Canadian Economy - The Capitalists’ Share Grows While the Workers Share Falls

An economic study, published on June 28th by the Canadian Centre for Policy Alternatives (CCPA), has statistically confirmed what most workers intuitively sense in their daily lives: that despite economic growth, they are not getting a fair shake from their bosses. Last year, 65% of Canadians told Environics Research they felt that a greater share of economic growth is going into the already well-lined pockets of the rich. Indeed, the CCPA reports that average real wages (wages that have been adjusted to take inflation into account) have been stagnant for a good 30 years in this country; a stagnation that the authors find to be “dramatically at odds with previous historical experience”, at least for the period going from 1961 until the late 1970s.

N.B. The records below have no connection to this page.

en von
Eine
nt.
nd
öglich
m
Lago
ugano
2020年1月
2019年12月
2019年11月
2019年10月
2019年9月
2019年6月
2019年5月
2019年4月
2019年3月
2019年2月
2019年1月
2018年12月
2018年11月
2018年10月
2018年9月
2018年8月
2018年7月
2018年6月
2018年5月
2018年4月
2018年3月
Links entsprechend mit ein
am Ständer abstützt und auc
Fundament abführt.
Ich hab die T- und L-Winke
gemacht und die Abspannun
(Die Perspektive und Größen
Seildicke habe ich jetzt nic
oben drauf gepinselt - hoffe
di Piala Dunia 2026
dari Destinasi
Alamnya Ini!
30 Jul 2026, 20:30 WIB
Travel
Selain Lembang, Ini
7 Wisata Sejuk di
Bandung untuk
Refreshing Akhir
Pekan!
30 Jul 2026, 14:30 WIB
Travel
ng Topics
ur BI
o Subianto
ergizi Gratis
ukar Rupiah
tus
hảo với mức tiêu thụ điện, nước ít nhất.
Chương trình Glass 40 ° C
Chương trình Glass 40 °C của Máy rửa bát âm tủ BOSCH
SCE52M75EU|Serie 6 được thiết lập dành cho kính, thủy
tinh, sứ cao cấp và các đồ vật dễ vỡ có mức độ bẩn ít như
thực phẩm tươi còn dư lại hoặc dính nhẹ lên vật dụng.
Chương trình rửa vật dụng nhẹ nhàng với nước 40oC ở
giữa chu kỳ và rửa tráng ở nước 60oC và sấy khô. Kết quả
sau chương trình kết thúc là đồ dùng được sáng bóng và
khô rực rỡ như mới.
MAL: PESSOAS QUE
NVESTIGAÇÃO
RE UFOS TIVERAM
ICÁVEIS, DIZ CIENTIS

This situation has developed in a context of economic growth and increased productivity. Canada’s economy grew by 72% between 1975 and 2005 in real per capita terms and its labor productivity, measured in GDP/hour grew by 51% over the same period.

What this means for workers in very practical terms is that if their real wages had risen in proportion to their increased productivity between 1991 and 2005, their average income would have been 200 dollars higher each week (in 2005 dollars). That adds up to 10,000 dollars a year per full-time worker that is going into someone else’s pocket... guess whose? The CCPA report answers the question clearly.

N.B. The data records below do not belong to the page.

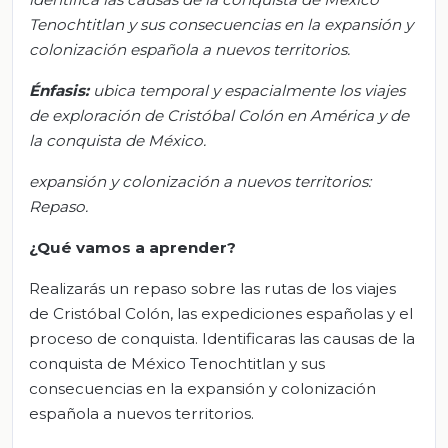
Tenochtitlan y sus consecuencias en la expansión y
colonización española a nuevos territorios.
Énfasis
:
u
bica temporal y espacialmente los viajes
de exploración de Cristóbal Colón en América y de
la conquista de México.
e
xpansión y colonización a nuevos territorios:
Repaso.
¿Qué vamos a aprender?
Realizarás un repaso sobre las rutas de los viajes
de Cristóbal Colón, las expediciones españolas y el
proceso de conquista. Identificaras las causas de la
conquista de México Tenochtitlan y sus
consecuencias en la expansión y colonización
española a nuevos territorios.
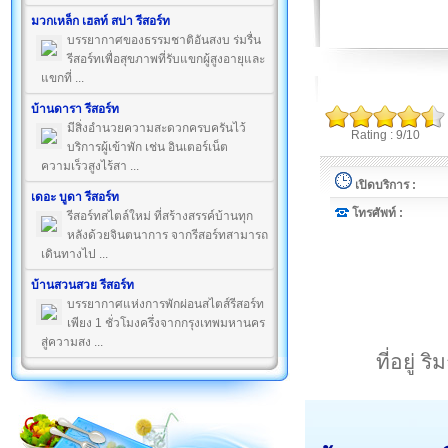
มวกเหล็ก เฮลท์ สปา รีสอร์ท
บรรยากาศของธรรมชาติอันสงบ ร่มรื่น
รีสอร์ทเพื่อสุขภาพที่รับแขกผู้สูงอายุและ
แขกที่ ...
บ้านดารา รีสอร์ท
มีสิ่งอำนวยความสะดวกครบครันไว้
Rating : 9/10
บริการผู้เข้าพัก เช่น อินเตอร์เน็ต
ความเร็วสูงไร้สา ...
เปิดบริการ :
เดอะ บูดา รีสอร์ท
โทรศัพท์ :
รีสอร์ทสไตล์ใหม่ ที่สร้างสรรค์บ้านทุก
หลังด้วยจินตนาการ จากรีสอร์ทสามารถ
เดินทางไป ...
บ้านสวนสวย รีสอร์ท
บรรยากาศแห่งการพักผ่อนสไตส์รีสอร์ท
เพียง 1 ชั่วโมงครึ่งจากกรุงเทพมหานคร
สู่ความสง ...
ที่อยู่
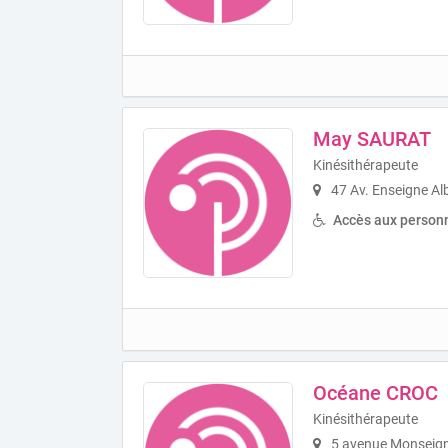
May SAURAT
Kinésithérapeute
47 Av. Enseigne Alb
Accès aux personn
Océane CROC
Kinésithérapeute
5 avenue Monseign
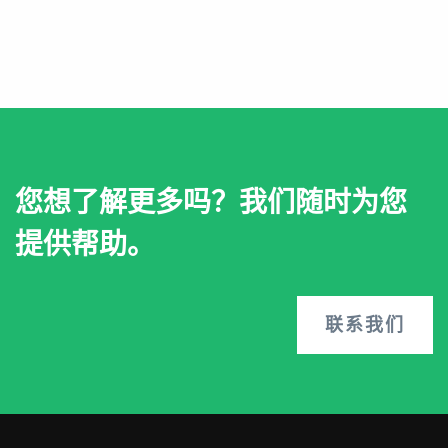
您想了解更多吗？我们随时为您
提供帮助。
联系我们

Looking at just the period between 1991-2005, the changing distribution of income is striking. In 1991, the corporate profit share was at a low point of just over 22%; by 2005 it was close to 34%. This represents a large increase in corporate profits.

It causes the workers’ share of revenue from the economic pie in 2005 to have fallen to its lowest level in over 40 years! This completely disproves the capitalist economists claim that “a rising tide lifts all boats”. It is simply not true that workers’ fortunes grow proportionately equally with their bosses in situations of “economic high tide”. There is no fair shake under capitalism. In fact, not only has the wages share of the economy fallen compared to the profit share, and the average real wage been frozen for many decades, but a high proportion of workers have actually experienced real wage decreases.

For workers at the bottom end of the revenue spectrum, those working at minimum wage, this decrease has been dramatic. Their average hourly pay has gone down from $9.14 to $7.32 between 1976 and 2006 in terms of 2006 dollars.

These numbers demonstrate that the ruling class is on the attack. It is driving up the exploitation rate, and is driven to do everything it can to redress the general tendency of the profit rates to fall. Wages freezes and rollbacks are not its only weapons, though they are quite potent ones. The capitalists are also attacking our social wage (in the form of social programs) and our working conditions (1) as well as pushing ever more aggressive imperialist policies in their efforts to stave off the general world crisis of its cycle of accumulation.

This proves that workers, even in a country as developed as Canada, would be immensely better off by getting rid of the profit system once and for all.

RS

(1) See Canada: Workplace Fatalities on the Rise, Internationalist Notes Vol. 1, No 2, Spring 2007.